Community Groups
Women’s Rights and Newham
In the late nineteenth century the area now known as Newham was full of key figures in the struggle for female suffrage. This story is about those remarkable people who fought and won new rights for women.
Women’s Suffrage Society meetings had been held at Stratford Town Hall from the late 1880s, but in 1906 Sylvia Pankhurst set up a branch of the radical Women’s Social and Political Union (WSPU) in Canning Town. She did this with the help of James Keir Hardie, Labour MP for West Ham and supporter of gender equality and women’s suffrage. Through Hardie, Pankhurst met two of his female constituents, Minnie Baldock from Canning Town and Daisy Parsons of West Ham.

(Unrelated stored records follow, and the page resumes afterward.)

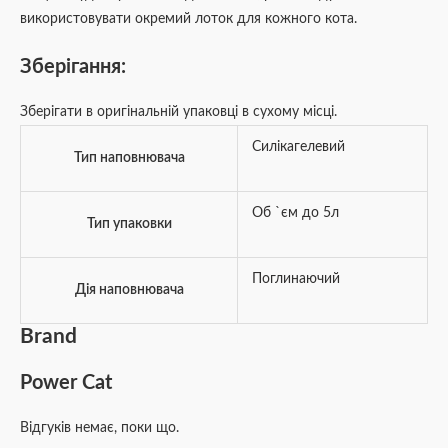
використовувати окремий лоток для кожного кота.
Зберігання:
Зберігати в оригінальній упаковці в сухому місці.
Силікагелевий
Тип наповнювача
Об `єм до 5л
Тип упаковки
Поглинаючий
Дія наповнювача
Brand
Power Cat
Відгуків немає, поки що.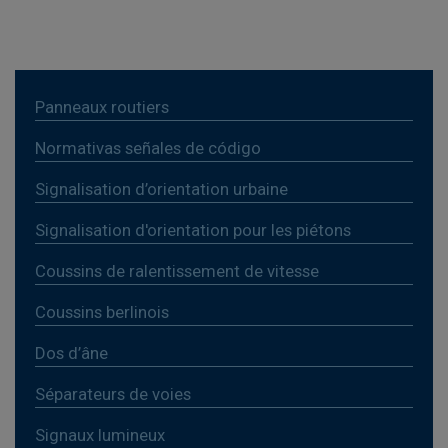
Panneaux routiers
Normativas señales de código
Signalisation d’orientation urbaine
Signalisation d'orientation pour les piétons
Coussins de ralentissement de vitesse
Coussins berlinois
Dos d’âne
Séparateurs de voies
Signaux lumineux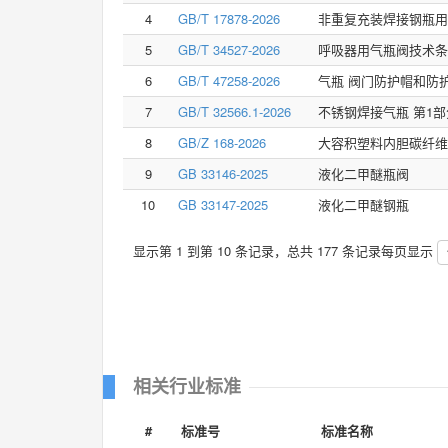
4
GB/T 17878-2026
非重复充装焊接钢瓶用
5
GB/T 34527-2026
呼吸器用气瓶阀技术条
6
GB/T 47258-2026
气瓶 阀门防护帽和防
7
GB/T 32566.1-2026
不锈钢焊接气瓶 第1部
8
GB/Z 168-2026
大容积塑料内胆碳纤维
9
GB 33146-2025
液化二甲醚瓶阀
10
GB 33147-2025
液化二甲醚钢瓶
显示第 1 到第 10 条记录，总共 177 条记录
每页显示
相关行业标准
#
标准号
标准名称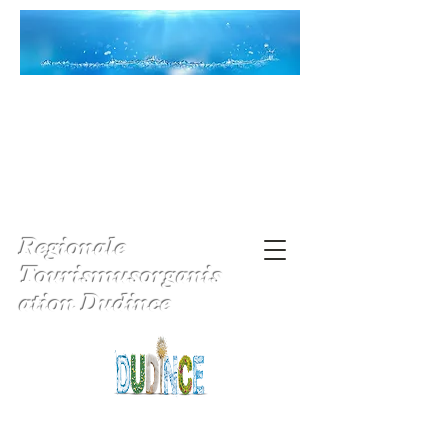
Regionale
Tourismusorganis
ation Dudince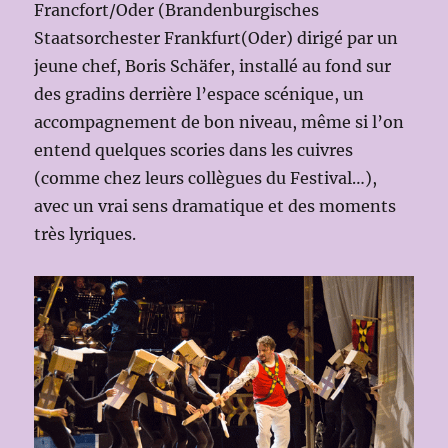
Francfort/Oder (Brandenburgisches
Staatsorchester Frankfurt(Oder) dirigé par un
jeune chef, Boris Schäfer, installé au fond sur
des gradins derrière l’espace scénique, un
accompagnement de bon niveau, même si l’on
entend quelques scories dans les cuivres
(comme chez leurs collègues du Festival…),
avec un vrai sens dramatique et des moments
très lyriques.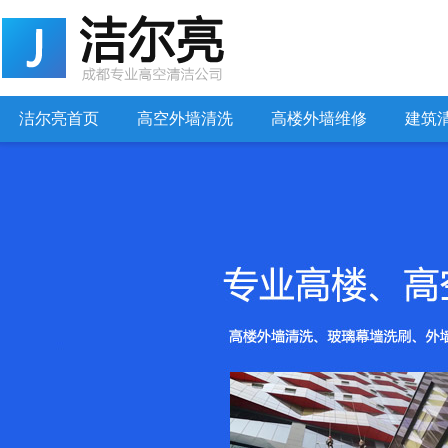
洁尔亮首页
高空外墙清洗
高楼外墙维修
建筑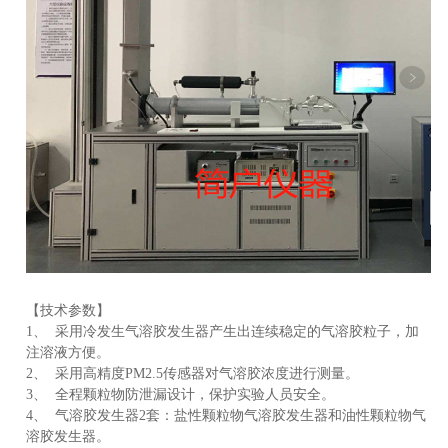
品
【技术参数】
1、 采用冷发生气溶胶发生器产生出连续稳定的气溶胶粒子，加
注溶液方便。
2、 采用高精度PM2.5传感器对气溶胶浓度进行测量。
3、 全程颗粒物防泄漏设计，保护实验人员安全。
4、 气溶胶发生器2套：盐性颗粒物气溶胶发生器和油性颗粒物气
溶胶发生器。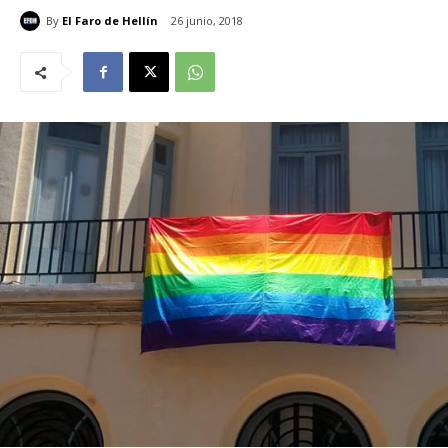
By
El Faro de Hellín
26 junio, 2018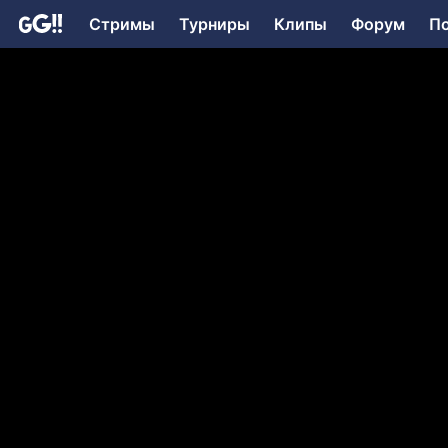
Стримы
Турниры
Клипы
Форум
П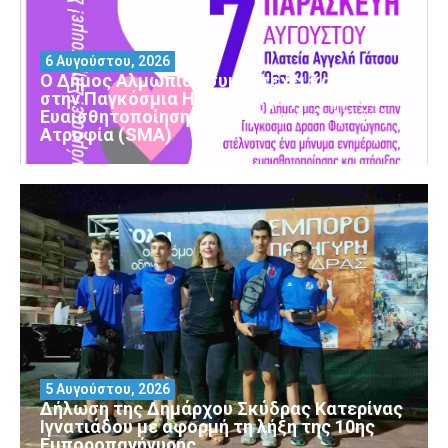
6 Αυγούστου, 2026
Ο Δήμος Αλμωπίας συμμετέχει και φέτος
στην Παγκόσμια Ημέρα Ενημέρωσης και
Ευαισθητοποίησης για τη Νωτιαία Μυϊκή
Ατροφία (SMA)
5 Αυγούστου, 2026
Δήλωση της Δημάρχου Σκύδρας Κατερίνας
Ιγνατιάδου με αφορμή τη λήξη της 10ης
Εμποροπανήγυρης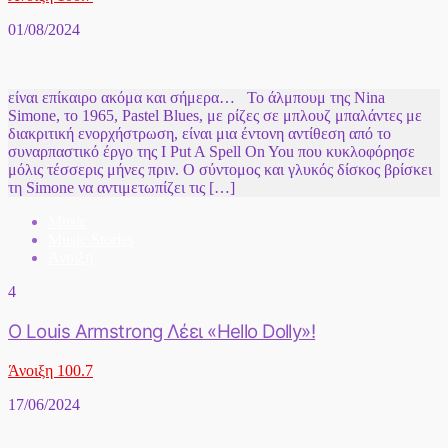
01/08/2024
είναι επίκαιρο ακόμα και σήμερα… Το άλμπουμ της Nina
Simone, το 1965, Pastel Blues, με ρίζες σε μπλουζ μπαλάντες με
διακριτική ενορχήστρωση, είναι μια έντονη αντίθεση από το
συναρπαστικό έργο της I Put A Spell On You που κυκλοφόρησε
μόλις τέσσερις μήνες πριν. Ο σύντομος και γλυκός δίσκος βρίσκει
τη Simone να αντιμετωπίζει τις […]
Music
Music Stories
Άνοιξη
4
Ο Louis Armstrong Λέει «Hello Dolly»!
Άνοιξη 100.7
17/06/2024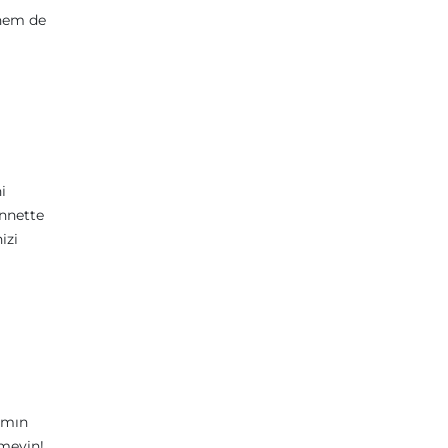
 hem de
i
ennette
izi
şamın
tmeyin!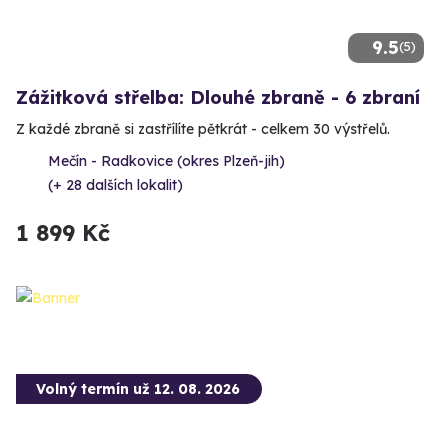
9.5
(5)
Zážitková střelba: Dlouhé zbraně - 6 zbraní
Z každé zbraně si zastřílíte pětkrát - celkem 30 výstřelů.
Mečín - Radkovice (okres Plzeň-jih)
(+ 28 dalších lokalit)
1 899 Kč
Volný termín už 12. 08. 2026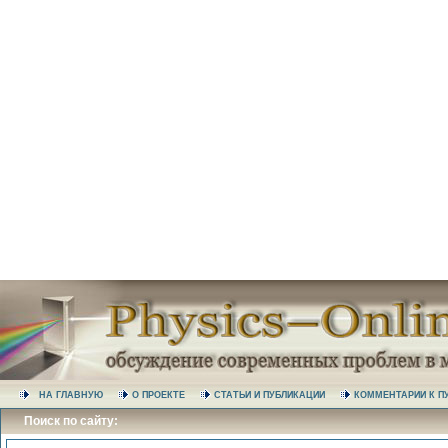
НА ГЛАВНУЮ
О ПРОЕКТЕ
СТАТЬИ И ПУБЛИКАЦИИ
КОММЕНТАРИИ К
Поиск по сайту: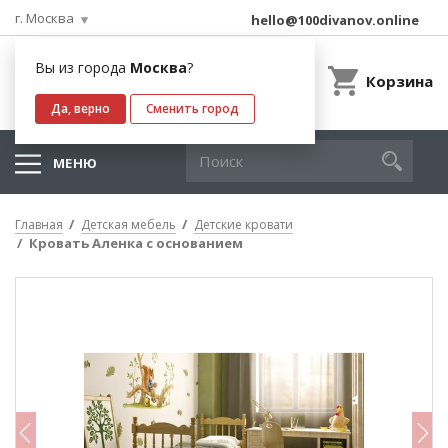
г. Москва
hello@100divanov.online
Вы из города
Москва
?
Корзина
Да, верно
Сменить город
МЕНЮ
Главная
Детская мебель
Детские кровати
Кровать Аленка с основанием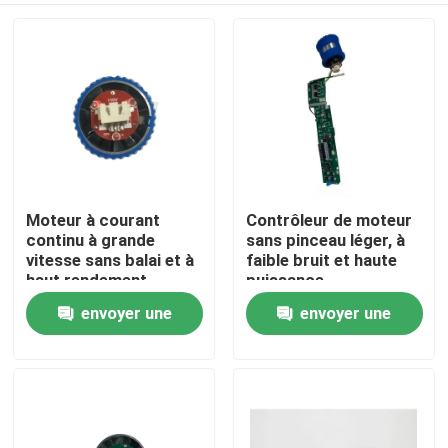
Moteur à courant
Contrôleur de moteur
continu à grande
sans pinceau léger, à
vitesse sans balai et à
faible bruit et haute
haut rendement
puissance
envoyer une
envoyer une
Maison
demande
demande
Produits
Vidéos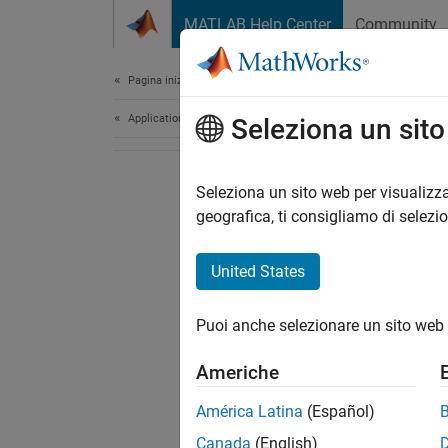
Vai al contenuto
MATLAB Help Center
Community
Document
Pagina iniziale della documentazione
Application Deployment
Seleziona un sit
Seleziona un sito web per visualizza
geografica, ti consigliamo di selezi
United States
Puoi anche selezionare un sito web 
Americhe
América Latina
(Español)
Canada
(English)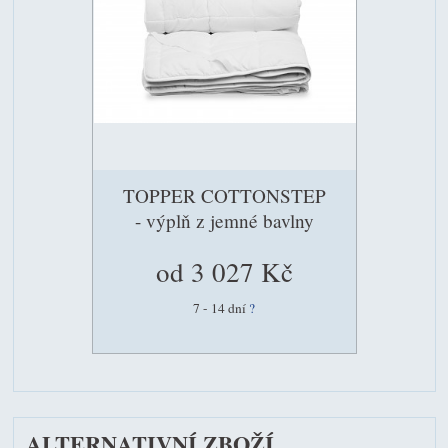
TOPPER COTTONSTEP
- výplň z jemné bavlny
od 3 027 Kč
7 - 14 dní
?
ALTERNATIVNÍ ZBOŽÍ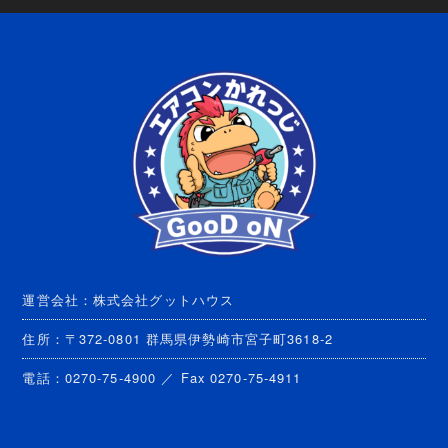
運営会社：株式会社グットハウス
住所：〒372-0801 群馬県伊勢崎市宮子町3618-2
電話：0270-75-4900 ／ Fax 0270-75-4911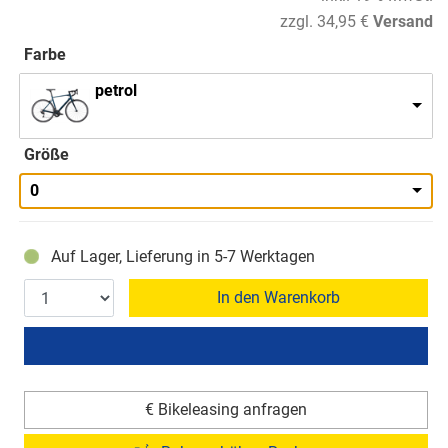
zzgl. 34,95 €
Versand
Farbe
petrol
Größe
0
Auf Lager, Lieferung in 5-7 Werktagen
In den Warenkorb
€ Bikeleasing anfragen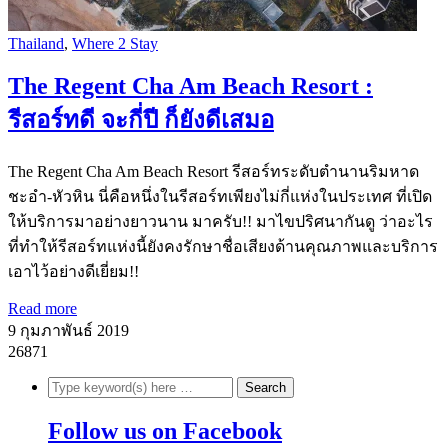
Thailand
,
Where 2 Stay
The Regent Cha Am Beach Resort :
รีสอร์ทดี จะกี่ปี ก็ยังดีเสมอ
The Regent Cha Am Beach Resort รีสอร์ทระดับตำนานริมหาด
ชะอำ-หัวหิน นี่คือหนึ่งในรีสอร์ทเพียงไม่กี่แห่งในประเทศ ที่เปิด
ให้บริการมาอย่างยาวนาน มาครับ!! มาไขปริศนากันดู ว่าอะไร
ที่ทำให้รีสอร์ทแห่งนี้ยังคงรักษาชื่อเสียงด้านคุณภาพและบริการ
เอาไว้อย่างดีเยี่ยม!!
Read more
9 กุมภาพันธ์ 2019
26871
Follow us on Facebook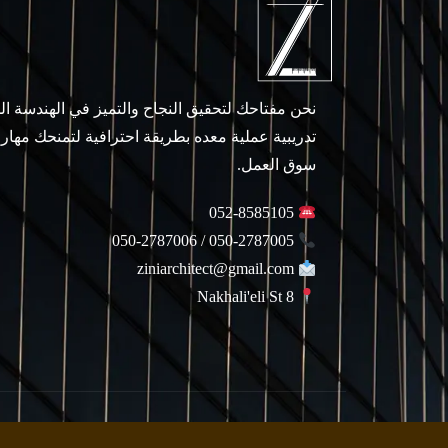
نحن مفتاحك لتحقيق النجاح والتميز في الهندسة ا
تدريبية عملية معده بطريقة احترافية لتمنحك مهار
سوق العمل.
052-8585105
050-2787005 / 050-2787006
ziniarchitect@gmail.com
Nakhali'eli St 8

Minnie Baldock was born in London in the 1860s. Like many girls, she worked from a young age in a shirt factory but later became a member of the Independent Labour Party. She joined the WSPU in 1906 and became a full-time organiser for the Union, founding a branch at Forest Gate and touring the country. She was infamous for heckling prominent political figures such as Prime Minister Henry Cambell-Bannerman and Chancellor Hebert Asquith in public hall meetings. Baldock was arrested during a demonstration outside the House of Commons in 1908 and sentenced to a month in Holloway prison. She was diagnosed with cancer in 1911 but continued to work for the Church League for Women's Suffrage after a life-saving operation.
Daisy Parsons was born in 1890. She left school aged twelve to become a maid but was interested in politics from an early age. Parsons was present at a protest outside Buckingham Palace in 1914, where women were treated viciously by the police and a crowd of young men. The police punched the protestors and threw them to the floor, while the young men tore their clothes and beat them, shouting that the woman ought to be burnt. Parsons was not intimidated into silence by the violence and published her account of the events. In 1914, Pankhurst founded the East London Federation of Suffragettes (ELFS) as an anti-war breakaway group from the WSPU. With men serving at the front or killed, the ELFS supported woman and children and providing welfare clinics, Parsons setting up her own in West Ham. The Federation’s newspaper was called The Woman’s Dreadnought, with Pankhurst as editor and Parsons as honourable secretary.
Following the war, women over the age of 30 were granted the vote. Five years later, Susan Lawrence became as Labour MP for East Ham North. In 1928 women were finally given equal voting rights to men. In 1936, Parsons became the first woman mayor of West Ham. She was a central figure in the community and drove the first trolley bus in West Ham. She later became an Alderman of West Ham, Justice of the Peace and was awarded the MBE in 1951 for public service. She died in 1957 but her memory is celebrated in a large communal work of art at Hermit Road Park.